[Stored data entries]
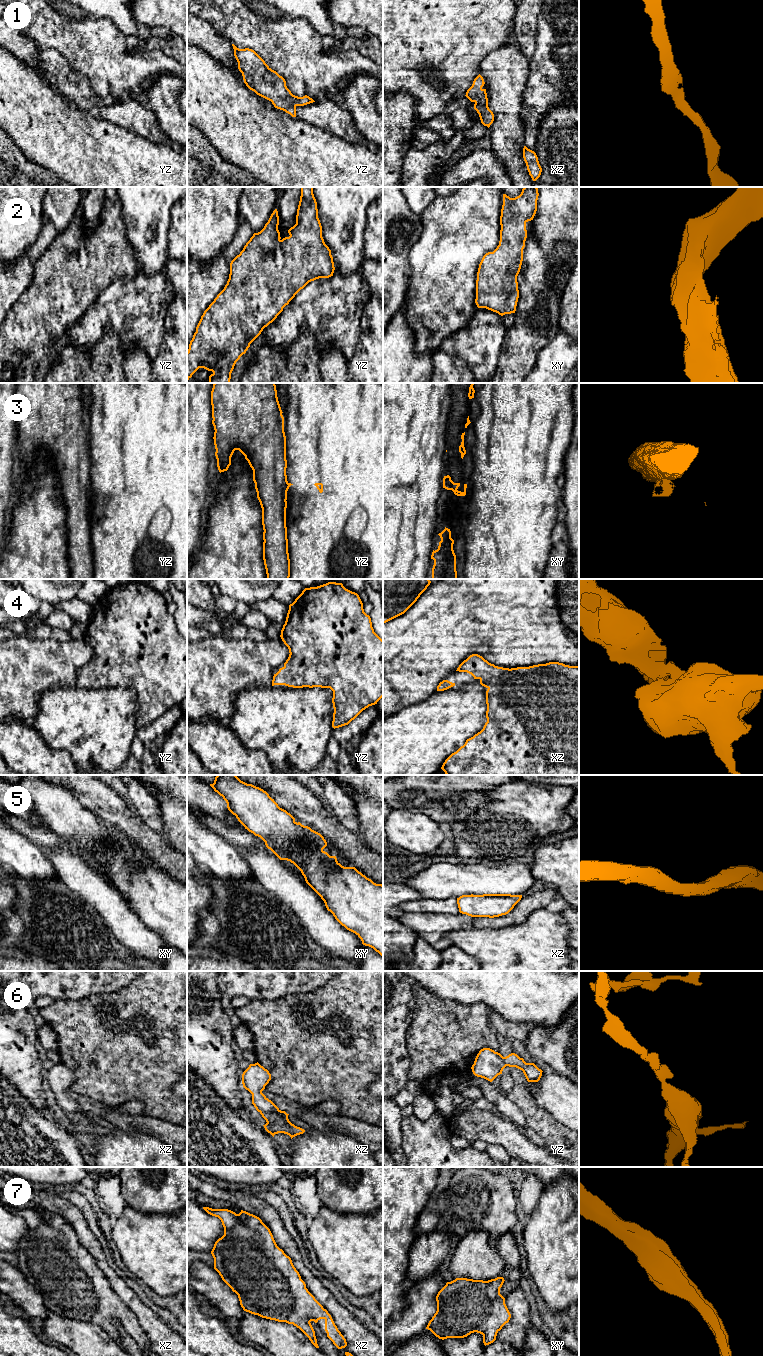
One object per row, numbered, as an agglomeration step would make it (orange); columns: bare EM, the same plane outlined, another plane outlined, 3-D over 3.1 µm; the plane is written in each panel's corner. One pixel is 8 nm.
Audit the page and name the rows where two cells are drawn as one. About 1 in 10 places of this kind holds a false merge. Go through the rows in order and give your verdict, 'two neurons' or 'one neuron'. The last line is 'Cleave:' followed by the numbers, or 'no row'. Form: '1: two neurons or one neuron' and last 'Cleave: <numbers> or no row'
1: one neuron
2: one neuron
3: two neurons
4: one neuron
5: two neurons
6: one neuron
7: one neuron
Cleave: 3, 5

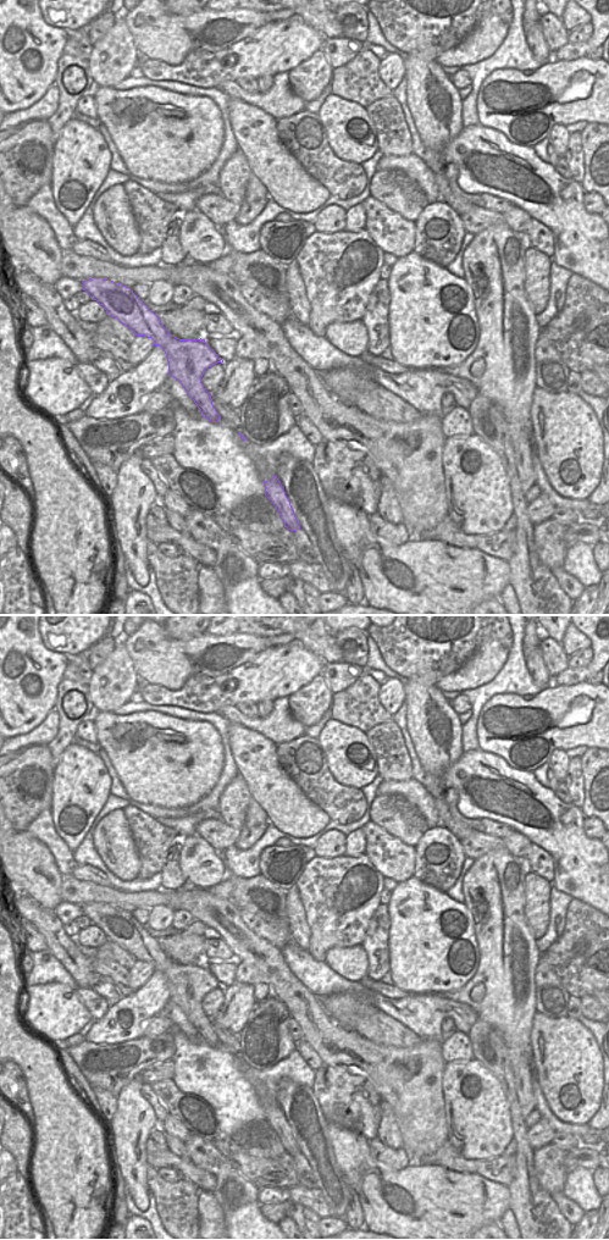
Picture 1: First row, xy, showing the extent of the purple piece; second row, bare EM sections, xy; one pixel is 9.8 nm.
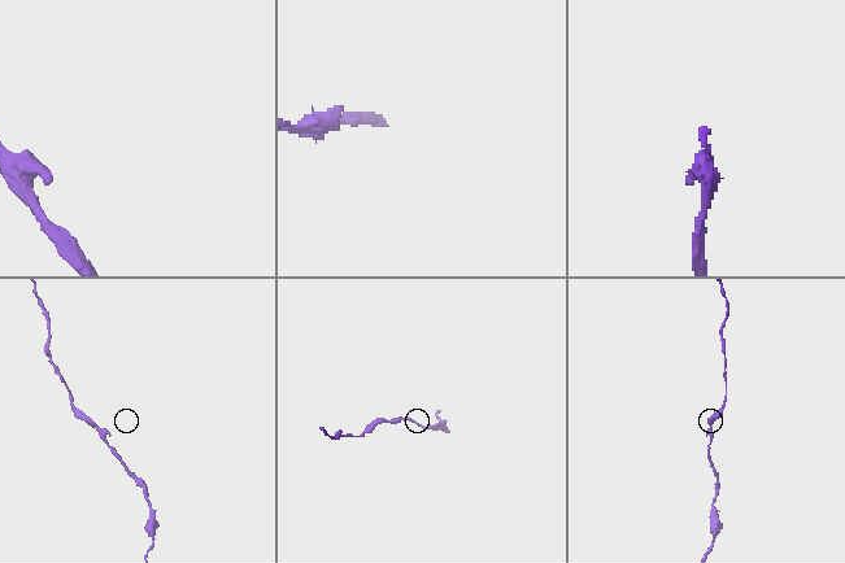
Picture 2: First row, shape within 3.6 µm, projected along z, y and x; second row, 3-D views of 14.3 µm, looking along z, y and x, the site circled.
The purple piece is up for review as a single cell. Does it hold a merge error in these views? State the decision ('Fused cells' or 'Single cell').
Single cell

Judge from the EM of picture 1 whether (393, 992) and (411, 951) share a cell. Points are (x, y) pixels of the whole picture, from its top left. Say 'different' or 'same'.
different

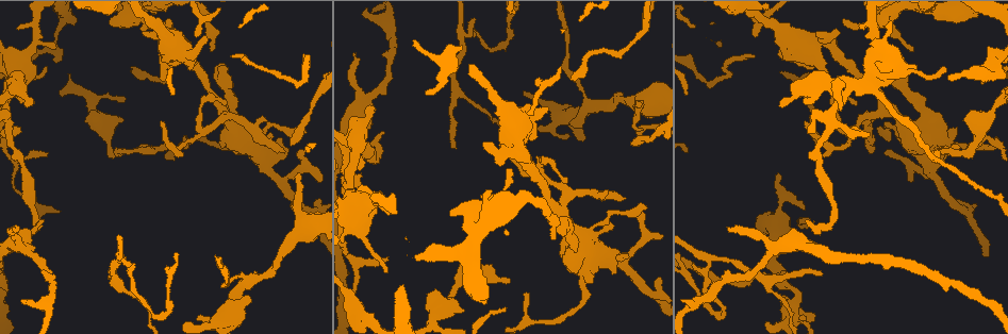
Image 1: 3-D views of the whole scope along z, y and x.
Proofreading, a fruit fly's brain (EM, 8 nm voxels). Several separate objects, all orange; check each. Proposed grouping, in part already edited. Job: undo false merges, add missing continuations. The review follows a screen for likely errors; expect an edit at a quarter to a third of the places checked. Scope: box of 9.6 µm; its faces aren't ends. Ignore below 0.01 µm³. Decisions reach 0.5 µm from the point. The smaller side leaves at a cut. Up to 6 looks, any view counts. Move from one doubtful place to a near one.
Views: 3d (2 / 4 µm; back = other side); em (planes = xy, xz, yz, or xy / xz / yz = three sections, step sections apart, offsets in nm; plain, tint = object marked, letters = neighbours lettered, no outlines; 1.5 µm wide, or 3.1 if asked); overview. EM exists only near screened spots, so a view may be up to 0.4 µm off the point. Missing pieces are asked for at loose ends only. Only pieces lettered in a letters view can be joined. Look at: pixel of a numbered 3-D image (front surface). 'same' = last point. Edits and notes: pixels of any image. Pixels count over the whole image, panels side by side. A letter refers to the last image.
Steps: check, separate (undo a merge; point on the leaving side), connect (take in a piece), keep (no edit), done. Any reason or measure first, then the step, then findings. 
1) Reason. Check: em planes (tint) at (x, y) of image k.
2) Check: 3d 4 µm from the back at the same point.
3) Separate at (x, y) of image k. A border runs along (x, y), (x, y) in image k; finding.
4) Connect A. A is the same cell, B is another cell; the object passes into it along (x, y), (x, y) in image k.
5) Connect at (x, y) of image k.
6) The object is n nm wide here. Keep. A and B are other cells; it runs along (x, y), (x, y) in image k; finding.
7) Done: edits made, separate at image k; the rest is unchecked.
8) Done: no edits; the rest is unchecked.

Sharp bend. Check: em xy step 4 (letters) at (496, 47) of image 1.

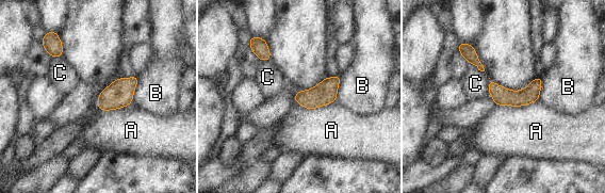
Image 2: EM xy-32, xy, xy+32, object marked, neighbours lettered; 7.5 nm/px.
Another direction. Check: em planes (letters) at the same point.

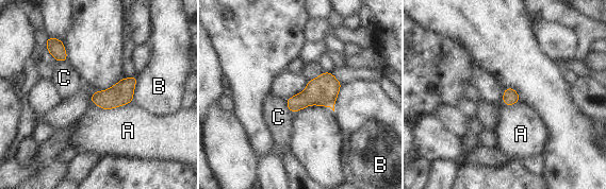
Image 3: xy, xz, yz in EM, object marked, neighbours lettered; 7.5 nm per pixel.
Keep. A, B and C are other cells; a border runs along (131, 101), (110, 108), (93, 104) in image 3; continuous, no second neuron.

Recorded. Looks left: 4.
An open end. Check: em xy step 8 (tint) at (353, 54) of image 1.

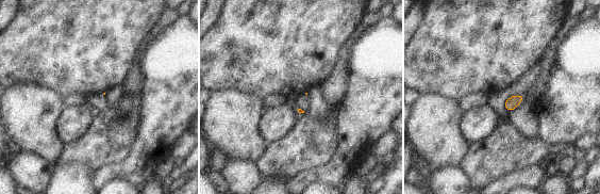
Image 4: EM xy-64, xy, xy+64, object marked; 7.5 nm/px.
Check: em planes (letters) at the same point.

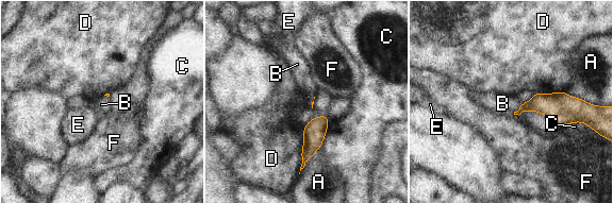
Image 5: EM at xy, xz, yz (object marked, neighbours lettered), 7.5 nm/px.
The longest contact is with D, 380 nm. Connect B. B is the same cell, A, C, D, E and F are other cells; the object passes into it along (552, 105), (519, 108), (502, 103) in image 5; the neuron continues.

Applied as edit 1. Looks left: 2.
Check: overview.

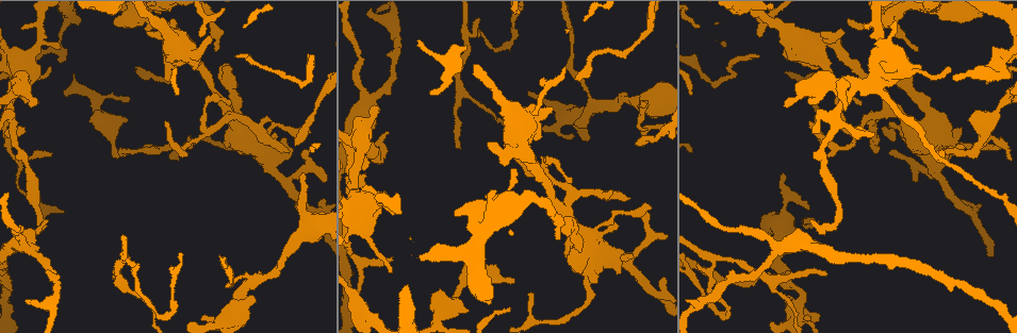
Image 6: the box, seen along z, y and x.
Free end. Check: em planes (letters) at (887, 132) of image 6.

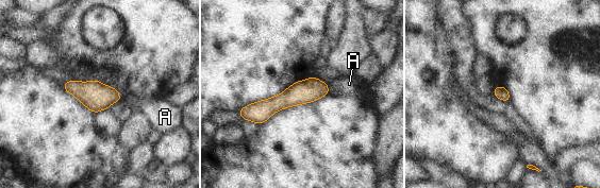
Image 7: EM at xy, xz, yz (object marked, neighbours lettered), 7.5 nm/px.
The object is 100 nm wide here; the longest contact is with A, 70 nm. Keep. A is another cell; no lettered piece goes on from it.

#### Exercise instructions:
Apart from the pictures, repeat every entry exactly.

#### Solution:
One object per row, numbered, as an agglomeration step would make it (orange); columns: bare EM, the same plane outlined, another plane outlined, 3-D over 3.1 µm; the plane is written in each panel's corner. One pixel is 8 nm.
Audit the page and name the rows where two cells are drawn as one. About 1 in 10 places of this kind holds a false merge. Go through the rows in order and give your verdict, 'two neurons' or 'one neuron'. The last line is 'Cleave:' followed by the numbers, or 'no row'. Form: '1: two neurons or one neuron' and last 'Cleave: <numbers> or no row'
1: one neuron
2: one neuron
3: two neurons
4: one neuron
5: two neurons
6: one neuron
7: one neuron
Cleave: 3, 5

Picture 1: First row, xy, showing the extent of the purple piece; second row, bare EM sections, xy; one pixel is 9.8 nm.
Picture 2: First row, shape within 3.6 µm, projected along z, y and x; second row, 3-D views of 14.3 µm, looking along z, y and x, the site circled.
The purple piece is up for review as a single cell. Does it hold a merge error in these views? State the decision ('Fused cells' or 'Single cell').
Single cell

Judge from the EM of picture 1 whether (393, 992) and (411, 951) share a cell. Points are (x, y) pixels of the whole picture, from its top left. Say 'different' or 'same'.
different

Image 1: 3-D views of the whole scope along z, y and x.
Proofreading, a fruit fly's brain (EM, 8 nm voxels). Several separate objects, all orange; check each. Proposed grouping, in part already edited. Job: undo false merges, add missing continuations. The review follows a screen for likely errors; expect an edit at a quarter to a third of the places checked. Scope: box of 9.6 µm; its faces aren't ends. Ignore below 0.01 µm³. Decisions reach 0.5 µm from the point. The smaller side leaves at a cut. Up to 6 looks, any view counts. Move from one doubtful place to a near one.
Views: 3d (2 / 4 µm; back = other side); em (planes = xy, xz, yz, or xy / xz / yz = three sections, step sections apart, offsets in nm; plain, tint = object marked, letters = neighbours lettered, no outlines; 1.5 µm wide, or 3.1 if asked); overview. EM exists only near screened spots, so a view may be up to 0.4 µm off the point. Missing pieces are asked for at loose ends only. Only pieces lettered in a letters view can be joined. Look at: pixel of a numbered 3-D image (front surface). 'same' = last point. Edits and notes: pixels of any image. Pixels count over the whole image, panels side by side. A letter refers to the last image.
Steps: check, separate (undo a merge; point on the leaving side), connect (take in a piece), keep (no edit), done. Any reason or measure first, then the step, then findings. 
1) Reason. Check: em planes (tint) at (x, y) of image k.
2) Check: 3d 4 µm from the back at the same point.
3) Separate at (x, y) of image k. A border runs along (x, y), (x, y) in image k; finding.
4) Connect A. A is the same cell, B is another cell; the object passes into it along (x, y), (x, y) in image k.
5) Connect at (x, y) of image k.
6) The object is n nm wide here. Keep. A and B are other cells; it runs along (x, y), (x, y) in image k; finding.
7) Done: edits made, separate at image k; the rest is unchecked.
8) Done: no edits; the rest is unchecked.

Sharp bend. Check: em xy step 4 (letters) at (496, 47) of image 1.

Image 2: EM xy-32, xy, xy+32, object marked, neighbours lettered; 7.5 nm/px.
Another direction. Check: em planes (letters) at the same point.

Image 3: xy, xz, yz in EM, object marked, neighbours lettered; 7.5 nm per pixel.
Keep. A, B and C are other cells; a border runs along (131, 101), (110, 108), (93, 104) in image 3; continuous, no second neuron.

Recorded. Looks left: 4.
An open end. Check: em xy step 8 (tint) at (353, 54) of image 1.

Image 4: EM xy-64, xy, xy+64, object marked; 7.5 nm/px.
Check: em planes (letters) at the same point.

Image 5: EM at xy, xz, yz (object marked, neighbours lettered), 7.5 nm/px.
The longest contact is with D, 380 nm. Connect B. B is the same cell, A, C, D, E and F are other cells; the object passes into it along (552, 105), (519, 108), (502, 103) in image 5; the neuron continues.

Applied as edit 1. Looks left: 2.
Check: overview.

Image 6: the box, seen along z, y and x.
Free end. Check: em planes (letters) at (887, 132) of image 6.

Image 7: EM at xy, xz, yz (object marked, neighbours lettered), 7.5 nm/px.
The object is 100 nm wide here; the longest contact is with A, 70 nm. Keep. A is another cell; no lettered piece goes on from it.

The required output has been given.